Unlike the Taliban, whose interest is confined to Afghanistan, IS-K are part of the global IS network that seeks to carry out attacks on Western, international and humanitarian targets wherever they can reach them.
Where are they located?
IS-K are based in the eastern province of Nangarhar, close to drug- and people-smuggling routes in and out of Pakistan.
At its height the group numbered about 3,000 fighters – but has suffered significant casualties in clashes with both the US and Afghan security forces, and also with the Taliban.
Are they linked to the Taliban?
Peripherally yes, via a third party, the Haqqani network.
According to researchers, there are strong links between IS-K and the Haqqani network, which in turn is closely linked to the Taliban.
The man now in charge of security in Kabul is Khalil Haqqani who has had a $5m (£3.6m) bounty on his head.
Dr Sajjan Gohel from the Asia Pacific Foundation has been monitoring the militant networks in Afghanistan for years.
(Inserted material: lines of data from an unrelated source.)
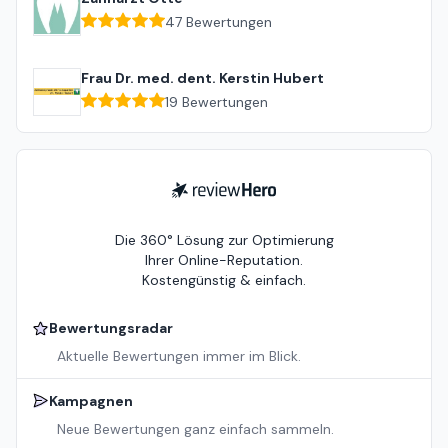
47
Bewertungen
Frau Dr. med. dent. Kerstin Hubert
19
Bewertungen
ReviewHero
Die 360° Lösung zur Optimierung
Ihrer Online-Reputation.
Kostengünstig & einfach.
Bewertungsradar
Aktuelle Bewertungen immer im Blick.
Kampagnen
Neue Bewertungen ganz einfach sammeln.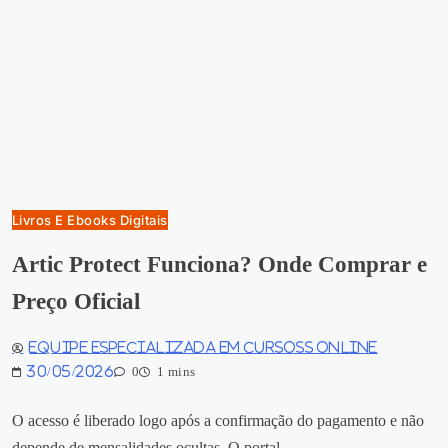
Livros E Ebooks Digitais
Artic Protect Funciona? Onde Comprar e
Preço Oficial
Equipe especializada em Cursoss Online
30/05/2026
0
1 mins
O acesso é liberado logo após a confirmação do pagamento e não
depende de mensalidades ocultas. O portal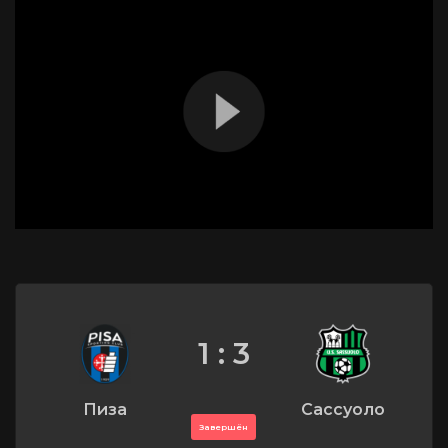
1 : 3
Пиза
Сассуоло
Завершён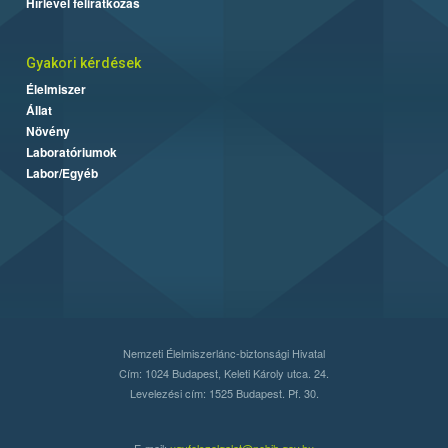
Hírlevél feliratkozás
Gyakori kérdések
Élelmiszer
Állat
Növény
Laboratóriumok
Labor/Egyéb
Nemzeti Élelmiszerlánc-biztonsági Hivatal
Cím: 1024 Budapest, Keleti Károly utca. 24.
Levelezési cím: 1525 Budapest. Pf. 30.
E-mail:
ugyfelszolgalat@nebih.gov.hu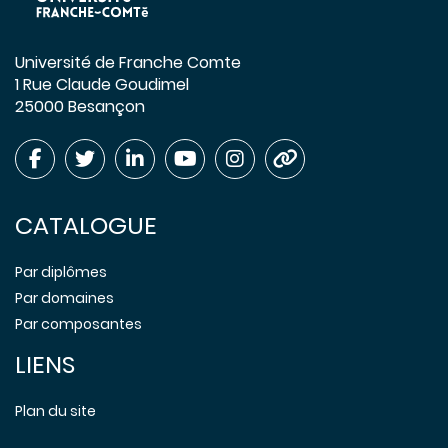
Université de Franche Comte
1 Rue Claude Goudimel
25000 Besançon
CATALOGUE
Par diplômes
Par domaines
Par composantes
LIENS
Plan du site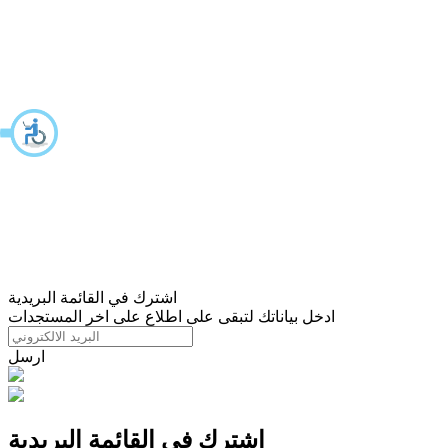
اشترك في القائمة البريدية
ادخل بياناتك لتبقى على اطلاع على اخر المستجدات
ارسل
اشترك في القائمة البريدية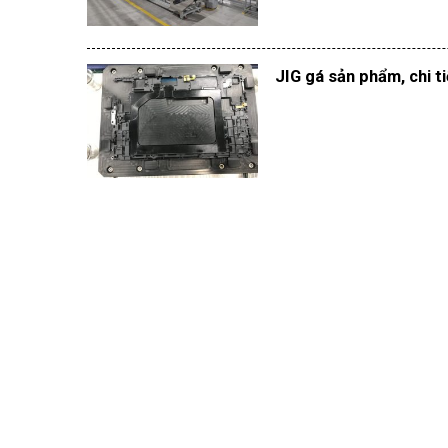
JIG gá sản phẩm, chi t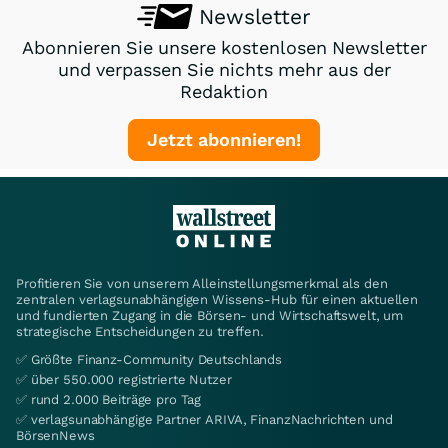
Newsletter
Abonnieren Sie unsere kostenlosen Newsletter
und verpassen Sie nichts mehr aus der
Redaktion
Jetzt abonnieren!
Profitieren Sie von unserem Alleinstellungsmerkmal als den
zentralen verlagsunabhängigen Wissens-Hub für einen aktuellen
und fundierten Zugang in die Börsen- und Wirtschaftswelt, um
strategische Entscheidungen zu treffen.
✅ Größte Finanz-Community Deutschlands
✅ über 550.000 registrierte Nutzer
✅ rund 2.000 Beiträge pro Tag
✅ verlagsunabhängige Partner ARIVA, FinanzNachrichten und
BörsenNews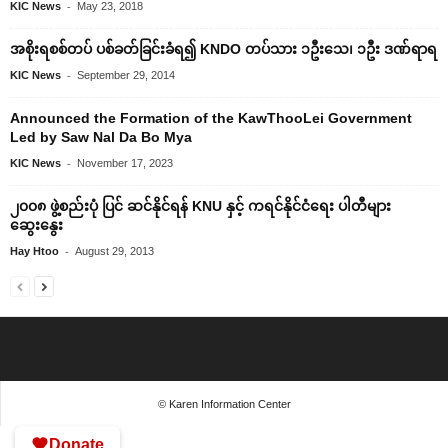
-
KIC News
May 23, 2018
အစိုးရစစ်တပ် ပစ်ခတ်ခြင်းခံရ၍ KNDO တပ်သား ၁ဦး‌သေ၊ ၁ဦး ဒဏ်ရာရ
-
KIC News
September 29, 2014
Announced the Formation of the KawThooLei Government
Led by Saw Nal Da Bo Mya
-
KIC News
November 17, 2023
၂၀၀၈ ဖွဲ့စည်းပုံ ပြင် ဆင်နိုင်ရန် KNU နှင့် ကရင်နိုင်ငံ‌ရေး ပါတီများ
‌ဆွေး‌နွေး
-
Hay Htoo
August 29, 2013
© Karen Information Center
Donate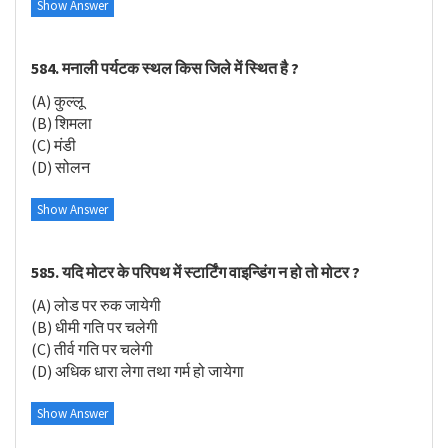
Show Answer
584. मनाली पर्यटक स्थल किस जिले में स्थित है ?
(A) कुल्लू
(B) शिमला
(C) मंडी
(D) सोलन
Show Answer
585. यदि मोटर के परिपथ में स्टार्टिंग वाइन्डिंग न हो तो मोटर ?
(A) लोड पर रुक जायेगी
(B) धीमी गति पर चलेगी
(C) तीर्व गति पर चलेगी
(D) अधिक धारा लेगा तथा गर्म हो जायेगा
Show Answer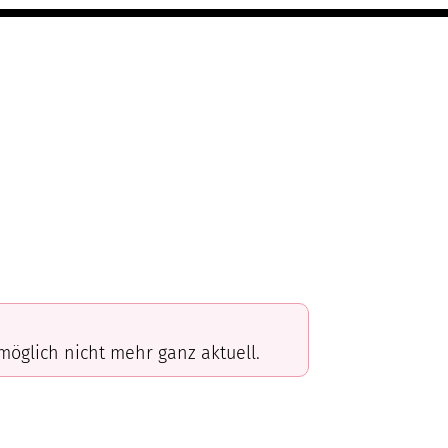
omöglich nicht mehr ganz aktuell.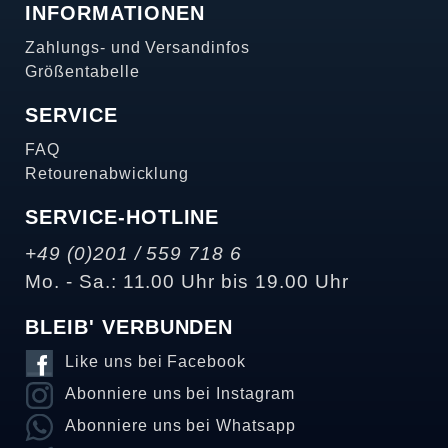
INFORMATIONEN
Zahlungs- und Versandinfos
Größentabelle
SERVICE
FAQ
Retourenabwicklung
SERVICE-HOTLINE
+49 (0)201 / 559 718 6
Mo. - Sa.: 11.00 Uhr bis 19.00 Uhr
BLEIB' VERBUNDEN
Like uns bei Facebook
Abonniere uns bei Instagram
Abonniere uns bei Whatsapp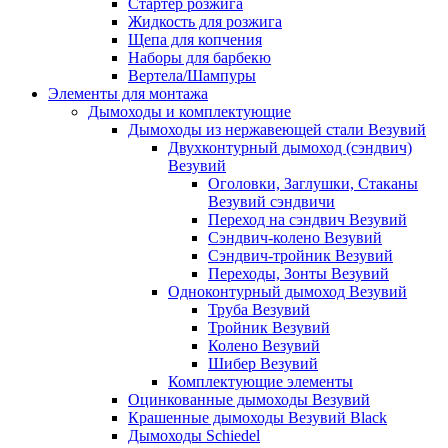
Стартер розжига
Жидкость для розжига
Щепа для копчения
Наборы для барбекю
Вертела/Шампуры
Элементы для монтажа
Дымоходы и комплектующие
Дымоходы из нержавеющей стали Везувий
Двухконтурный дымоход (сэндвич)
Везувий
Оголовки, Заглушки, Стаканы
Везувий сэндвичи
Переход на сэндвич Везувий
Сэндвич-колено Везувий
Сэндвич-тройник Везувий
Переходы, Зонты Везувий
Одноконтурный дымоход Везувий
Труба Везувий
Тройник Везувий
Колено Везувий
Шибер Везувий
Комплектующие элементы
Оцинкованные дымоходы Везувий
Крашенные дымоходы Везувий Black
Дымоходы Schiedel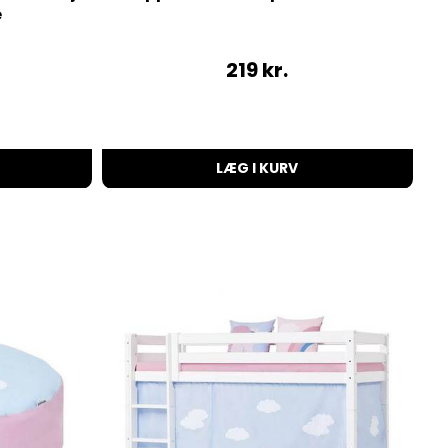
e
219
kr.
LÆG I KURV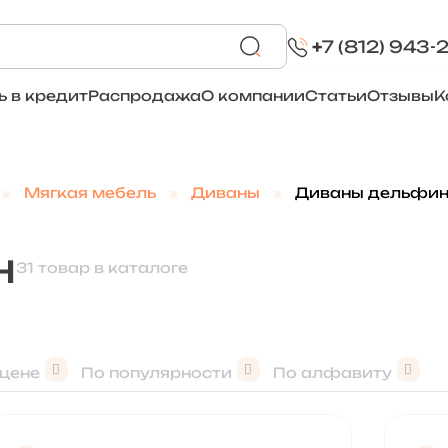
+
7 (812) 943-
ь в кредит
Распродажа
О компании
Статьи
Отзывы
К
Мягкая мебель
Диваны
Диваны дельфи
н
31 товар в каталоге
 цене
По популярности
По алфавиту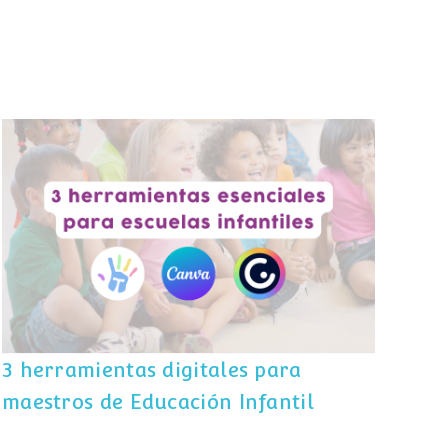
3 herramientas digitales para
maestros de Educación Infantil
3 herramientas digitales para
maestros de Educación Infantil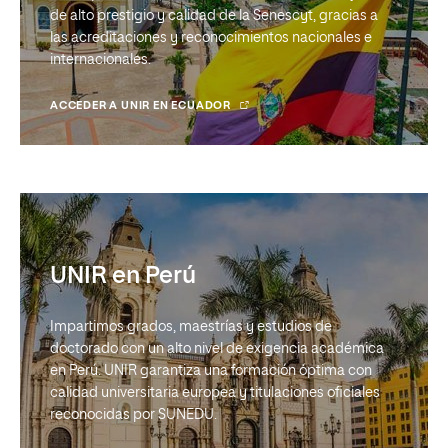
de alto prestigio y calidad de la Senescyt, gracias a
las acreditaciones y reconocimientos nacionales e
internacionales.
ACCEDER A UNIR EN ECUADOR
UNIR en Perú
Impartimos grados, maestrías y estudios de
doctorado con un alto nivel de exigencia académica
en Perú. UNIR garantiza una formación óptima con
calidad universitaria europea y titulaciones oficiales
reconocidas por SUNEDU.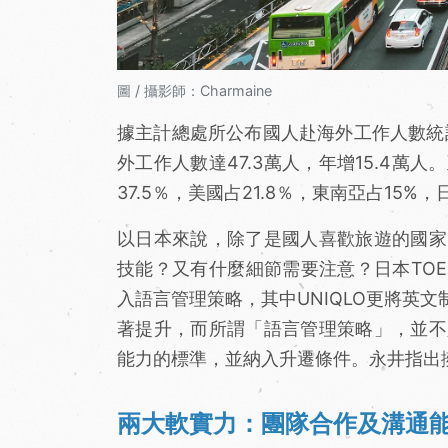
圖 / 攝影師：Charmaine
據主計總處所公布國人赴海外工作人數統
外工作人數達47.3萬人，年增15.4
37.5％，美國占21.8％，東南亞占15%
以日本來說，除了是國人喜歡旅遊的國家
技能？又有什麼細節需要注意？日本TO
入語言管理策略，其中UNIQLO更將英
著提升，而所謂「語言管理策略」，並不
能力的標準，並納入升遷條件。永井指出
兩大軟實力：團隊合作及溝通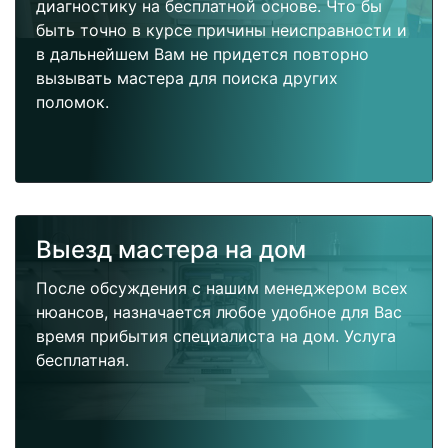
диагностику на бесплатной основе. Что бы
быть точно в курсе причины неисправности и
в дальнейшем Вам не придется повторно
вызывать мастера для поиска других
поломок.
Выезд мастера на дом
После обсуждения с нашим менеджером всех
нюансов, назначается любое удобное для Вас
время прибытия специалиста на дом. Услуга
бесплатная.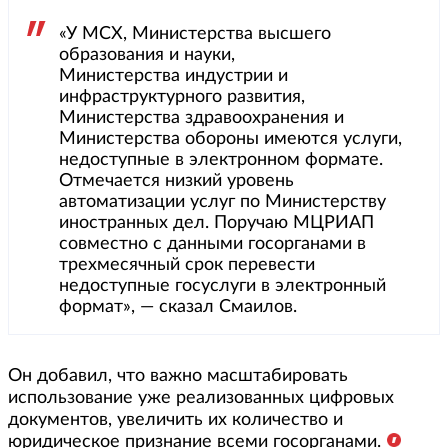
«У МСХ, Министерства высшего
образования и науки,
Министерства индустрии и
инфраструктурного развития,
Министерства здравоохранения и
Министерства обороны имеются услуги,
недоступные в электронном формате.
Отмечается низкий уровень
автоматизации услуг по Министерству
иностранных дел. Поручаю МЦРИАП
совместно с данными госорганами в
трехмесячный срок перевести
недоступные госуслуги в электронный
формат», — сказал Смаилов.
Он добавил, что важно масштабировать
использование уже реализованных цифровых
документов, увеличить их количество и
юридическое признание всеми госорганами.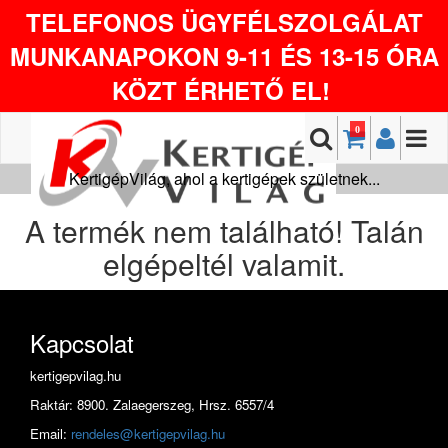
TELEFONOS ÜGYFÉLSZOLGÁLAT
MUNKANAPOKON 9-11 ÉS 13-15 ÓRA
KÖZT ÉRHETŐ EL!
0
KertigépVilág, ahol a kertigépek születnek...
A termék nem található! Talán
elgépeltél valamit.
Kapcsolat
kertigepvilag.hu
Raktár: 8900. Zalaegerszeg, Hrsz. 6557/4
Email:
rendeles@kertigepvilag.hu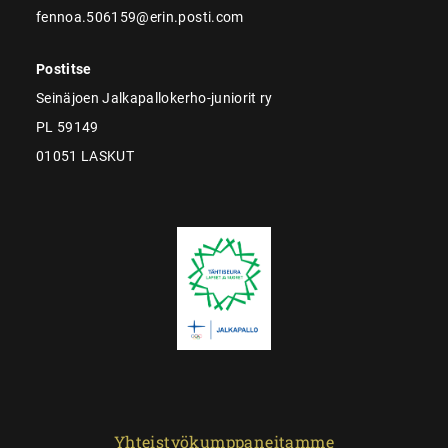
fennoa.506159@erin.posti.com
Postitse
Seinäjoen Jalkapallokerho-juniorit ry
PL 59149
01051 LASKUT
Yhteistyökumppaneitamme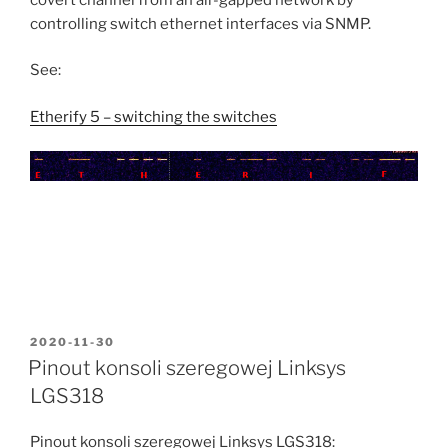
QO-
controlling switch ethernet interfaces via SNMP.
100”
See:
Etherify 5 – switching the switches
POSTED
2020-11-30
ON
Pinout konsoli szeregowej Linksys
LGS318
Pinout konsoli szeregowej Linksys LGS318: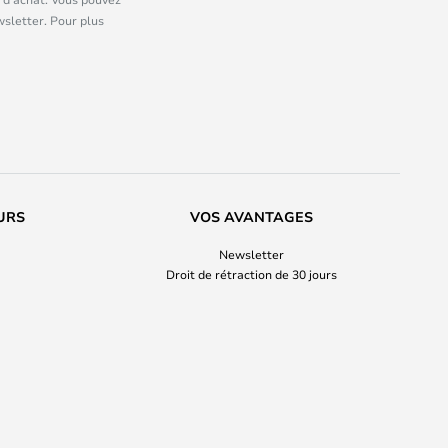
wsletter. Pour plus
URS
VOS AVANTAGES
Newsletter
Droit de rétraction de 30 jours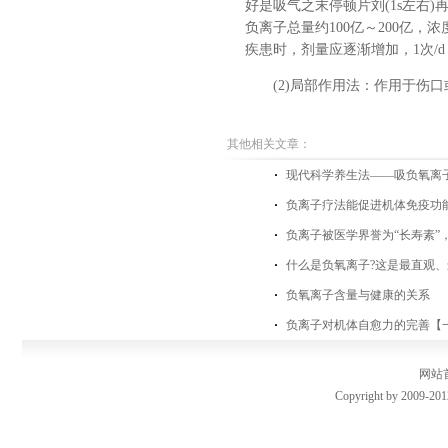
好是吸气之末停顿片刘(1s左右
负离子总量约100亿～200亿，浓度
疾患时，剂量应逐渐增加，1次/d
(2)局部作用法：作用于伤口或创
其他相关文章：
现代科学养生法——吸负氧离
负离子疗法能促进机体免疫功
负离子被医学界誉为“长寿素”
什么是负氧离子?这是最直观、
负氧离子含量与健康的关系
负离子对机体自愈力的完善【
网站
Copyright by 2009-201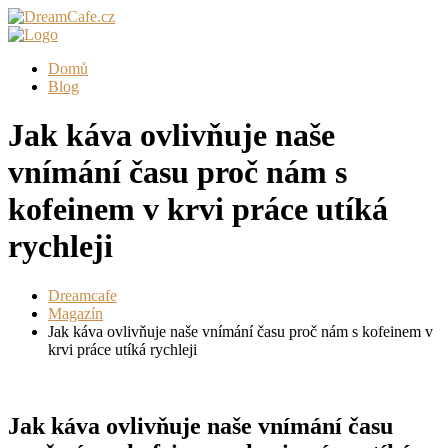
Domů
Blog
Jak káva ovlivňuje naše
vnímání času proč nám s
kofeinem v krvi práce utíká
rychleji
Dreamcafe
Magazín
Jak káva ovlivňuje naše vnímání času proč nám s kofeinem v
krvi práce utíká rychleji
Jak káva ovlivňuje naše vnímání času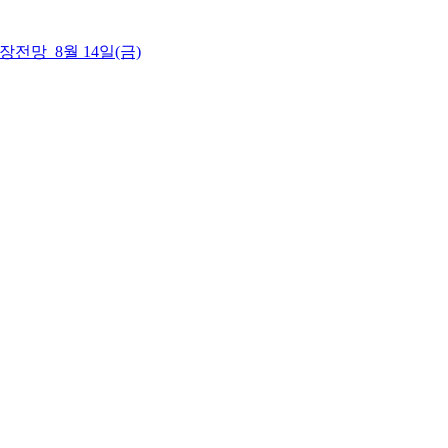
 시장전망_8월 14일(금)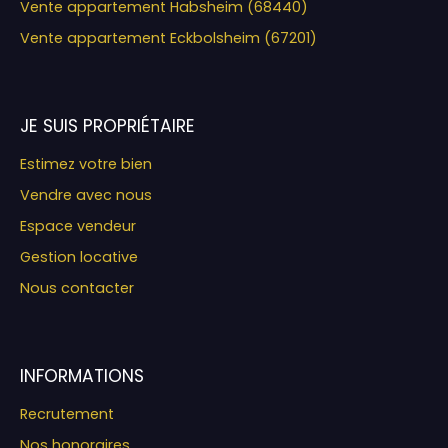
Vente appartement Habsheim (68440)
Vente appartement Eckbolsheim (67201)
JE SUIS PROPRIÉTAIRE
Estimez votre bien
Vendre avec nous
Espace vendeur
Gestion locative
Nous contacter
INFORMATIONS
Recrutement
Nos honoraires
He says “several major attacks between 2019 and 2021 involved collaboration between IS-K, the Taliban’s Haqqani network and other terror groups based in Pakistan”.
When the Taliban took over in Kabul on 15 August, the group released large numbers of prisoners from Pul-e-Charki jail, reportedly including IS and al-Qaeda militants. These people are now at large.
But IS-K have major differences with the Taliban, accusing them of abandoning Jihad and the battlefield in favour of a negotiated peace settlement hammered out in “posh hotels” in Doha, Qatar.
IS militants now represent a major security challenge for the incoming Taliban government, something the Taliban leadership shares in common with Western intelligence agencies.